_Try it:_
Rewrite the material from its first line through the line containing "Reading left to right, list", replacing "chart" with "graph" and changing nothing else.
----- Available data
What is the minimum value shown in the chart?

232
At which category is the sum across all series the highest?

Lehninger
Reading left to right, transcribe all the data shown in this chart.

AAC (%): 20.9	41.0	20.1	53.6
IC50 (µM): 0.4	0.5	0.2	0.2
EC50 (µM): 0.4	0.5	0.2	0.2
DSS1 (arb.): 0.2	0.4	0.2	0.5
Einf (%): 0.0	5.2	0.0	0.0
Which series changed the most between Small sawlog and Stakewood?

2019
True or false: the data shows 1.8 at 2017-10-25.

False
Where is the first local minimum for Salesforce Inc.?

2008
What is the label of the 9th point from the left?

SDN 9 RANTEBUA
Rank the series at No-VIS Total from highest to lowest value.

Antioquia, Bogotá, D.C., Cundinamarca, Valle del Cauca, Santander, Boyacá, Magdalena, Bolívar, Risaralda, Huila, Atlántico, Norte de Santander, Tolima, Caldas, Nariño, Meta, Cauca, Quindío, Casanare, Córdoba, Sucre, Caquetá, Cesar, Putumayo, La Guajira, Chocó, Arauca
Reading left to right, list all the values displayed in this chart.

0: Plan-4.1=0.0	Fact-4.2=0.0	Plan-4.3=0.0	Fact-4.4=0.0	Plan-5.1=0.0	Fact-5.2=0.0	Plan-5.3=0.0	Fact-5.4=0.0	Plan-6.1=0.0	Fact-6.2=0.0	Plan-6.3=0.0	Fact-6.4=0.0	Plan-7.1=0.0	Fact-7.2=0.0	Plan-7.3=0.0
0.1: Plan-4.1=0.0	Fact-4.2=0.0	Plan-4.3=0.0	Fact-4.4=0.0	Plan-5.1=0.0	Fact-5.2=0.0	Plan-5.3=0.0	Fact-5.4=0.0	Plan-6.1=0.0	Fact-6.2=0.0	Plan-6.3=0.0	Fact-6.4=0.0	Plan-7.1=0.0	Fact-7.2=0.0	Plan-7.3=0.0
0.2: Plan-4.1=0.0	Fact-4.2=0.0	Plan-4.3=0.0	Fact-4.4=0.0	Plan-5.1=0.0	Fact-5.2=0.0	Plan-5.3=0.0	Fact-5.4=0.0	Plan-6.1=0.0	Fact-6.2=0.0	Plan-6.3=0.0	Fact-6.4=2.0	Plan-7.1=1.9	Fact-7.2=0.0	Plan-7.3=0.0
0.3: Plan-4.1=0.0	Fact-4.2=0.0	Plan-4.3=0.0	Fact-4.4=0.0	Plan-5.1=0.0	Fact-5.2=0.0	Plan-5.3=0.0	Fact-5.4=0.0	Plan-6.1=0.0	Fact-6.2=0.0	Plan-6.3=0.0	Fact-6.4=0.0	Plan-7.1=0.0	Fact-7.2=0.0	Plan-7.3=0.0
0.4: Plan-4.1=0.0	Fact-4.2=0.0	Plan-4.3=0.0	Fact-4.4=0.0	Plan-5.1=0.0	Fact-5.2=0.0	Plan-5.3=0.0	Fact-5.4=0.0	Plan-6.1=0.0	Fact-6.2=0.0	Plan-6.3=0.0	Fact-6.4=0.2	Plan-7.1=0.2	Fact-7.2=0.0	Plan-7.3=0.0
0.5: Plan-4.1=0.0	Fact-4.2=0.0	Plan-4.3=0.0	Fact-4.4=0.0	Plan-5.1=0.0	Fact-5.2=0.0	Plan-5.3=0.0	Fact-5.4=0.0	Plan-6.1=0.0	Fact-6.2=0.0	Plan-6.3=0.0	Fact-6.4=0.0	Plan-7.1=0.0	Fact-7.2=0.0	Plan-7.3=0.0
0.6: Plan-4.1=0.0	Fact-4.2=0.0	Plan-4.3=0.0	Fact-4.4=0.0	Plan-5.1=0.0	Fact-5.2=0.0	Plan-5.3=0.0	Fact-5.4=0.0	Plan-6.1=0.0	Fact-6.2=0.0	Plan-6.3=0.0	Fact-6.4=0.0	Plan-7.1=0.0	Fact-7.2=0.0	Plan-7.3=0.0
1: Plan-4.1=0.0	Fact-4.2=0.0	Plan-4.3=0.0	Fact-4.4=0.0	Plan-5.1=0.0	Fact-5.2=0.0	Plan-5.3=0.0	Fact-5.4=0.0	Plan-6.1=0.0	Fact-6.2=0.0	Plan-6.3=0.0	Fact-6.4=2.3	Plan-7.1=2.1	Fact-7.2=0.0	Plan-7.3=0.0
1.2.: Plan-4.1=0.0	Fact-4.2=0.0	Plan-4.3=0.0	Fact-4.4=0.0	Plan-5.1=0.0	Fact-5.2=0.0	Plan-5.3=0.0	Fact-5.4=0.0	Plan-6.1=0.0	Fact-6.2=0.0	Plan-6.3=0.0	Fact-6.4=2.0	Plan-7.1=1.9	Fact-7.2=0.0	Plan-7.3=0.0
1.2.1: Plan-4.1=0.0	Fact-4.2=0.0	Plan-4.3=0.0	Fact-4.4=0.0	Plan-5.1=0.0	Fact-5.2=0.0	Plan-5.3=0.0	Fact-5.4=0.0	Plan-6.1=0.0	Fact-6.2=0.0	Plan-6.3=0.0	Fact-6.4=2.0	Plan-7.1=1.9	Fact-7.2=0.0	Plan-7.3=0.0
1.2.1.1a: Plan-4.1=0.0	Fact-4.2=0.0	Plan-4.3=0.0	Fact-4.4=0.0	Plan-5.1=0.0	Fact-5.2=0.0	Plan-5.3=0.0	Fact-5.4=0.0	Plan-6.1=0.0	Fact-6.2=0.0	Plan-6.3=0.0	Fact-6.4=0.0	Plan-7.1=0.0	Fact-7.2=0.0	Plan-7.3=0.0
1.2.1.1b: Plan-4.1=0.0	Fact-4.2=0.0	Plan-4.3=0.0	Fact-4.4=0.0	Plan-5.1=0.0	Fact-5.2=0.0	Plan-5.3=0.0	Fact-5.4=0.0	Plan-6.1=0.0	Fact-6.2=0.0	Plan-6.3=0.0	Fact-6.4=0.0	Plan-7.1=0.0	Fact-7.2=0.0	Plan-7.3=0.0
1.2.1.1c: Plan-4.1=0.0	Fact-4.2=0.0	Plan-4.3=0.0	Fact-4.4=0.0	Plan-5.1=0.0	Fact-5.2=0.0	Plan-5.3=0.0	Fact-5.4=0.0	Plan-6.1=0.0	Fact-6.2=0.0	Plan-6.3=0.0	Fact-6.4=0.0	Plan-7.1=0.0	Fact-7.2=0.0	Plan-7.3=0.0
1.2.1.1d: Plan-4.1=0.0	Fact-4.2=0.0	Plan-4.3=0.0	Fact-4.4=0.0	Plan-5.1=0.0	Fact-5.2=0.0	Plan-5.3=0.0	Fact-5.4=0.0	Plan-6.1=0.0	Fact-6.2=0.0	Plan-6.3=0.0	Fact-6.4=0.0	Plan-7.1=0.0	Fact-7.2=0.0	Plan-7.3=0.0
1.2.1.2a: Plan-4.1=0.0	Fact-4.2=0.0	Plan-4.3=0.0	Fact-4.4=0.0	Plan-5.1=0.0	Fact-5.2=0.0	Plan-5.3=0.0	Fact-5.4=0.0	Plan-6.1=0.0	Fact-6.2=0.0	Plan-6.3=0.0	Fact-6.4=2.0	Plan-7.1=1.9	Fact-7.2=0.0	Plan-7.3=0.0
----------
_Result for this exercise:_
What is the minimum value shown in the graph?

232
At which category is the sum across all series the highest?

Lehninger
Reading left to right, transcribe all the data shown in this graph.

AAC (%): 20.9	41.0	20.1	53.6
IC50 (µM): 0.4	0.5	0.2	0.2
EC50 (µM): 0.4	0.5	0.2	0.2
DSS1 (arb.): 0.2	0.4	0.2	0.5
Einf (%): 0.0	5.2	0.0	0.0
Which series changed the most between Small sawlog and Stakewood?

2019
True or false: the data shows 1.8 at 2017-10-25.

False
Where is the first local minimum for Salesforce Inc.?

2008
What is the label of the 9th point from the left?

SDN 9 RANTEBUA
Rank the series at No-VIS Total from highest to lowest value.

Antioquia, Bogotá, D.C., Cundinamarca, Valle del Cauca, Santander, Boyacá, Magdalena, Bolívar, Risaralda, Huila, Atlántico, Norte de Santander, Tolima, Caldas, Nariño, Meta, Cauca, Quindío, Casanare, Córdoba, Sucre, Caquetá, Cesar, Putumayo, La Guajira, Chocó, Arauca
Reading left to right, list all the values displayed in this graph.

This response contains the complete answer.